On Sunday, Turkey held a historic constitutional referendum to adopt a presidential system of government. The unofficial results were remarkably similar to last year's Brexit vote: While 51.4 percent of voters supported the constitutional reform bill, the remaining 48.6 percent voted against the proposal. An estimated 85.3 percent of all registered voters in the country participated in the contest. All in all, Sunday's vote represents an important milestone in Turkish political history.
Over the next months and years, we will have plenty of time to engage in lengthy discussions about the presidential system's advantages and disadvantages. However, I would like to touch upon a claim today that the Turkish opposition has repeatedly made on the campaign trail and a small number of European experts and policymakers appear to have accepted as fact: Turkey has moved away from democracy by adopting a new system of government.
The Turkish people, they claim, have sided with authoritarianism. Turkey's century-old democracy, a Western commentator even suggested, was dead. But are their concerns valid?
Let me pause here and acknowledge that many people who make the above argument against constitutional reform have been blinded by anti-Erdoğanism, Islamophobia and xenophobia and seem to believe that no society other than themselves can be democratic. And I do understand that they won't be interested in hearing the other side of the story that they are eager to tell.
In recent years, it has been virtually impossible to communicate with individuals who fundamentally believe that Turkey is just another Middle Eastern country and assume that Westerners have the right to not keep their promises to the Turks. But it is nonetheless important that anyone who hasn't been tainted by Islamophobia to hear why so many self-proclaimed Turkey experts are dead wrong.

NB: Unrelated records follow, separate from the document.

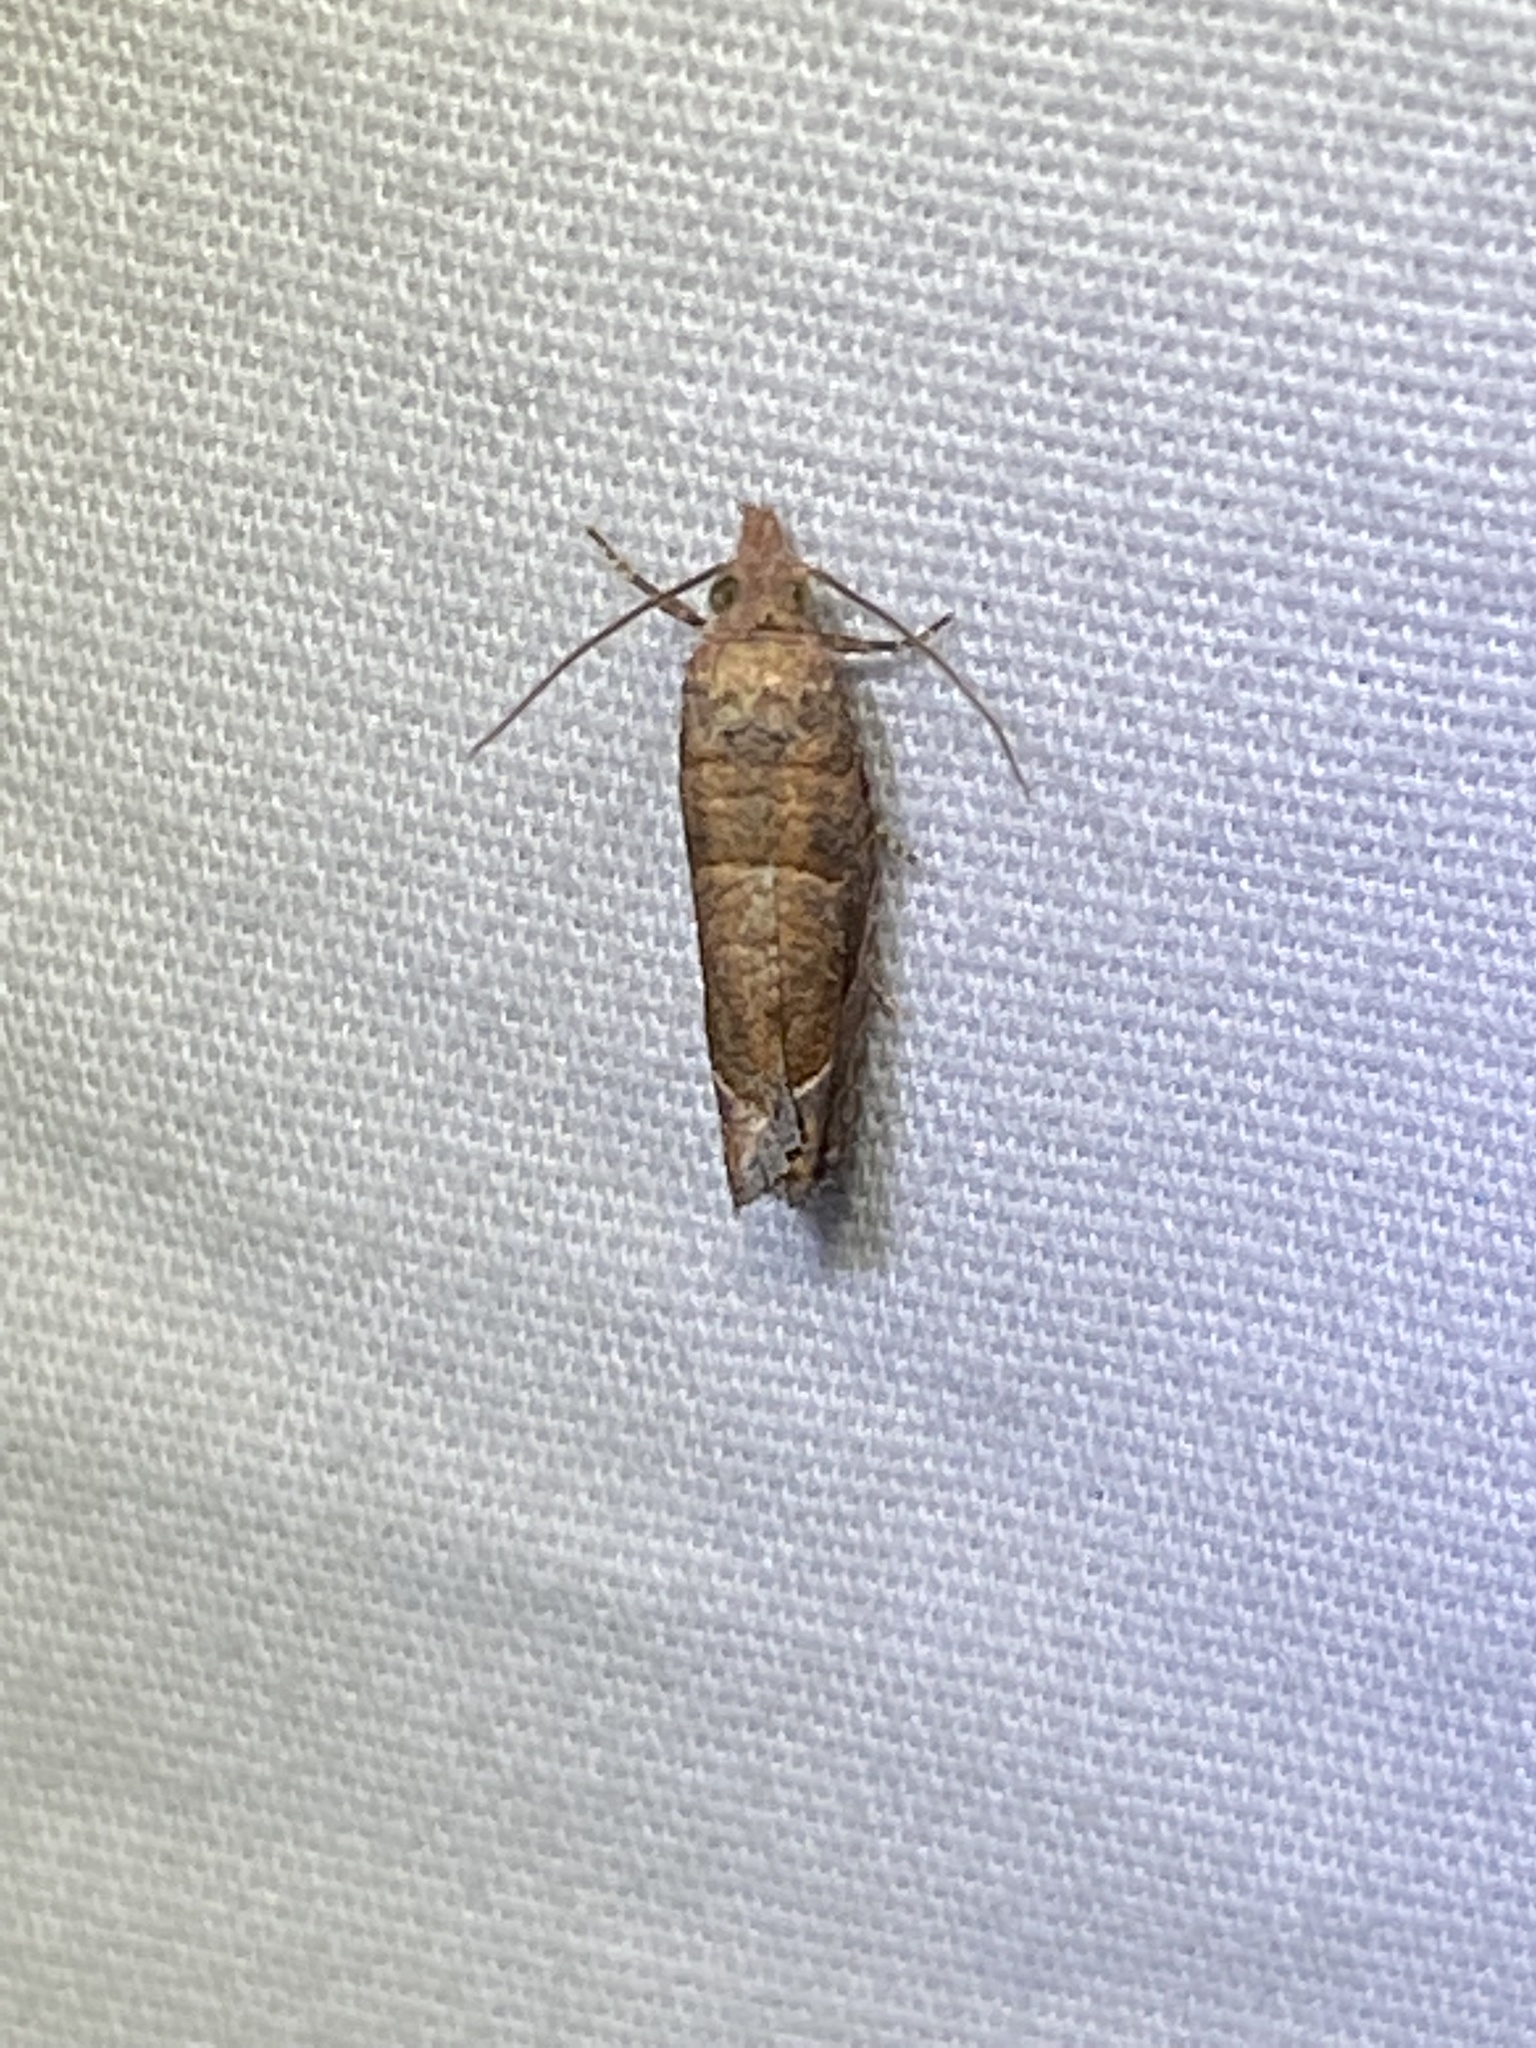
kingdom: Animalia
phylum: Arthropoda
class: Insecta
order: Lepidoptera
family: Tortricidae
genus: Pelochrista
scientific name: Pelochrista derelicta
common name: Derelict pelochrista moth
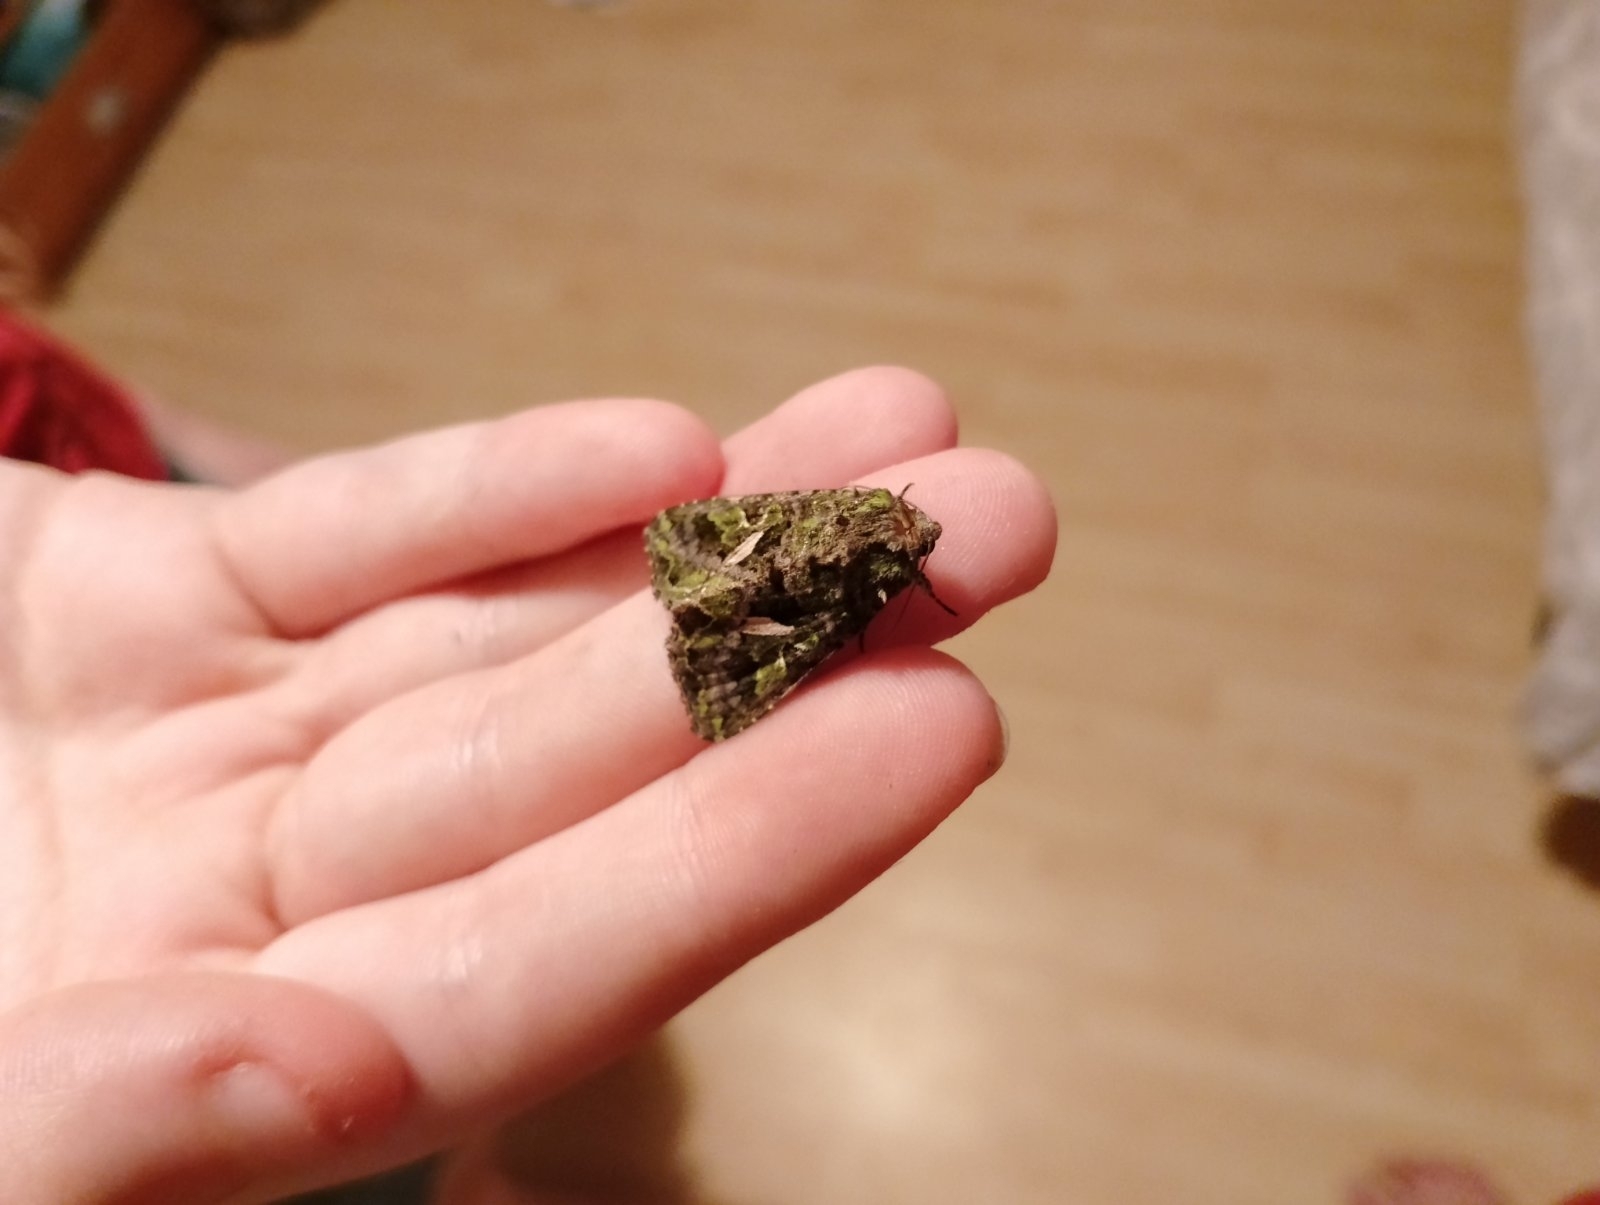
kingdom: Animalia
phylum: Arthropoda
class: Insecta
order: Lepidoptera
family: Noctuidae
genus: Trachea
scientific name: Trachea atriplicis
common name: Orache moth
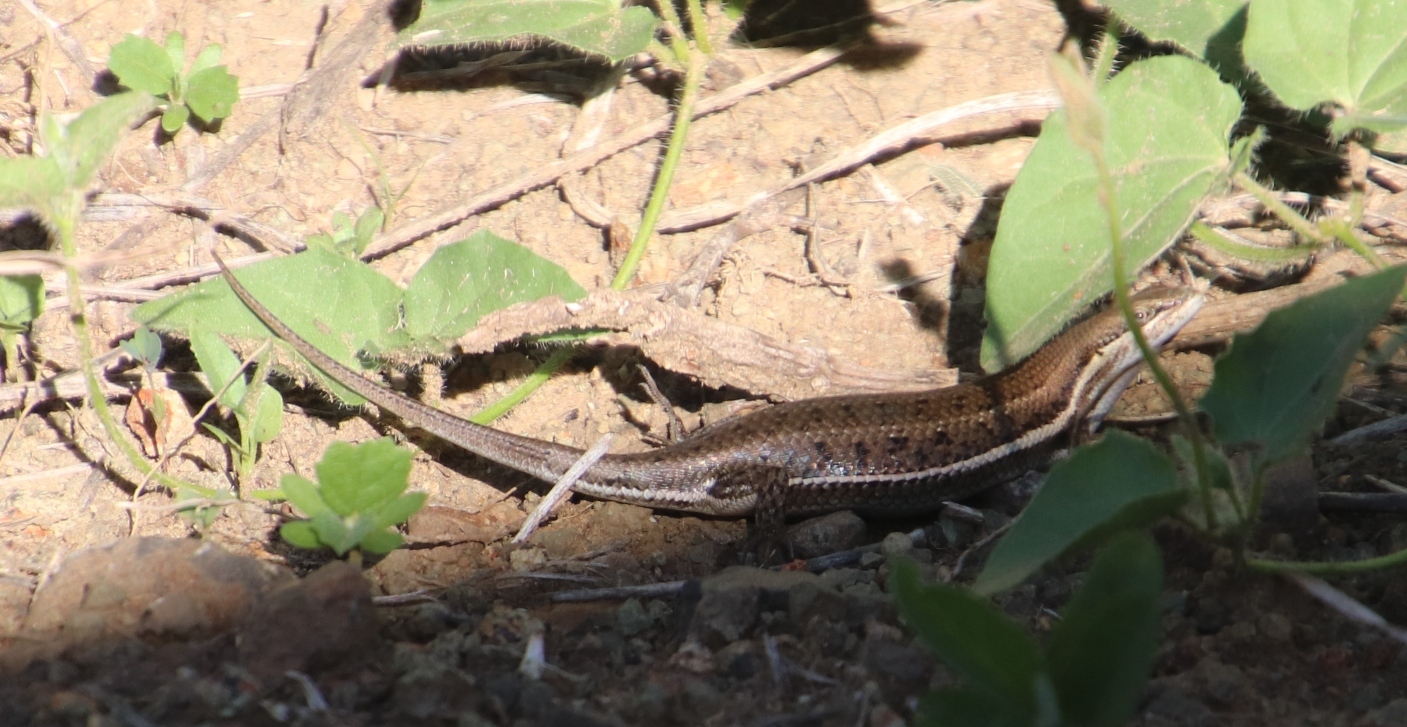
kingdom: Animalia
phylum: Chordata
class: Squamata
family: Scincidae
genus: Trachylepis
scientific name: Trachylepis varia
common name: Eastern variable skink
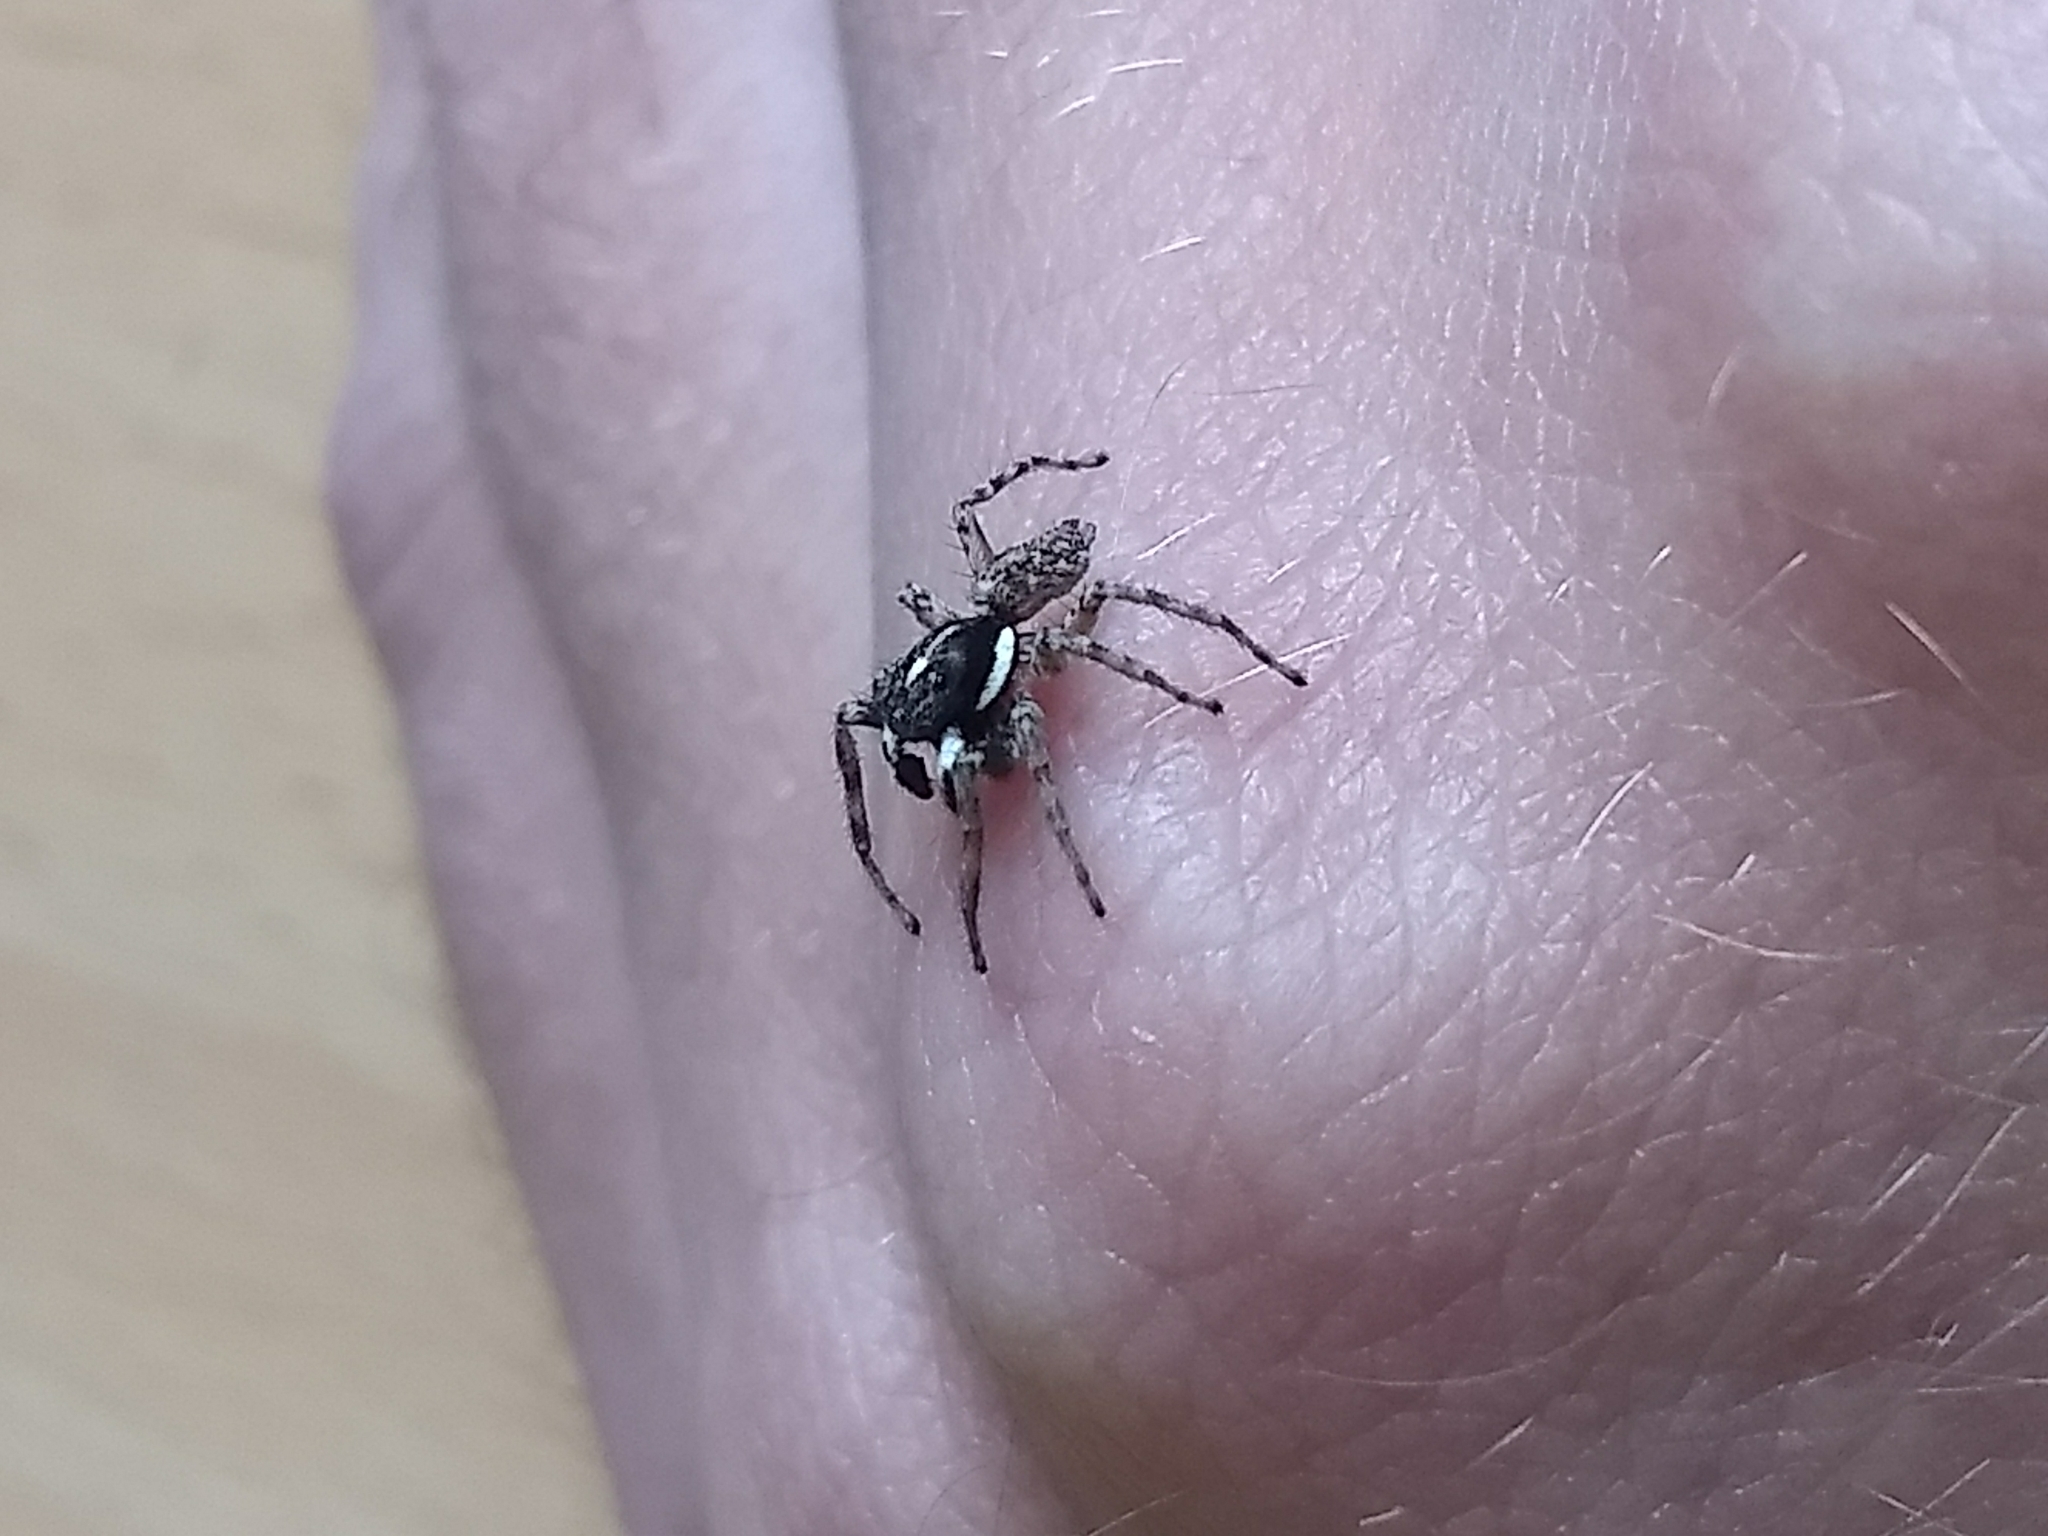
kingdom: Animalia
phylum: Arthropoda
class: Arachnida
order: Araneae
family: Salticidae
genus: Menemerus
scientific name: Menemerus semilimbatus
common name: Jumping spider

Before I answer the question, I would like to highlight the single most important aspect of Turkey's new system of government. The proposal that more than 25 million Turks backed on Sunday was quite similar to Italy's 2014 ban on coalition governments. Moving forward, the amendments will strengthen the country's political institutions and promote long-term stability, while creating a clear timeline for future elections and making the economy and national politics more predictable.
As for whether Turkey is moving away from democracy, it is important to establish that the individuals who make this claim do not seem to have a deep understanding of Turkish politics. Here's why: If they had taken a quick look at the country's history, they would have known that Turkish democracy suffered severe setbacks under weak coalition governments and during periods of political fragmentation. By contrast, both democratic institutions and the economy fared better under single-party governments.
In the decade that followed the 1950 elections and Turkey's transition into multi-party democracy, the Democratic Party, led by Prime Minister Adnan Menderes, took successful steps to strengthen democratic institutions and promote economic growth. In the 1980s, Turgut Özal's governments oversaw a similar process, as Turkey integrated into the world economy thanks to liberal economic reforms. Finally, successive Justice and Development Party (AK Party) governments, since 2003, were able to take the country to the next level mainly due to political stability. In all three cases, the driving force behind Turkey's success was the power of civilian politics at the expense of the extra-parliamentary opposition, including the military guardianship regime.
When political institutions were exceptionally weak, by contrast, the country experienced serious problems. In the 1990s, there was a visible uptick in unsolved murders, human rights violations and other transgressions. Under the parliamentary system, the weakness of elected governments translated into unchecked power for extra-parliamentary players. In other words, parliamentarism was an impediment on Turkish democracy.Under the presidential system, there is no room for weak coalition governments, since Turkish voters will elect future presidents, who will preside over the executive branch for the next five years and will be up for re-election when their term is up. Whether or not a given politician will be able to secure re-election will depend solely on the people.
In the past, the guardianship regime was able to seize political power and undermine democratic institutions because they had no obligation to meet popular demand. By contrast, the newly-adopted system of government ensures that the people who run the country cannot afford to ignore the people – unless they are prepared to pay for their actions on election day.
Simply put, the presidential system won't move Turkey away from democracy – unless you are a fan of ignoring cold, hard facts and shaping your opinions based on prejudices. Once the new system starts running, the Turkish democracy will heal from past wounds and become more resilient against future assaults and challenges.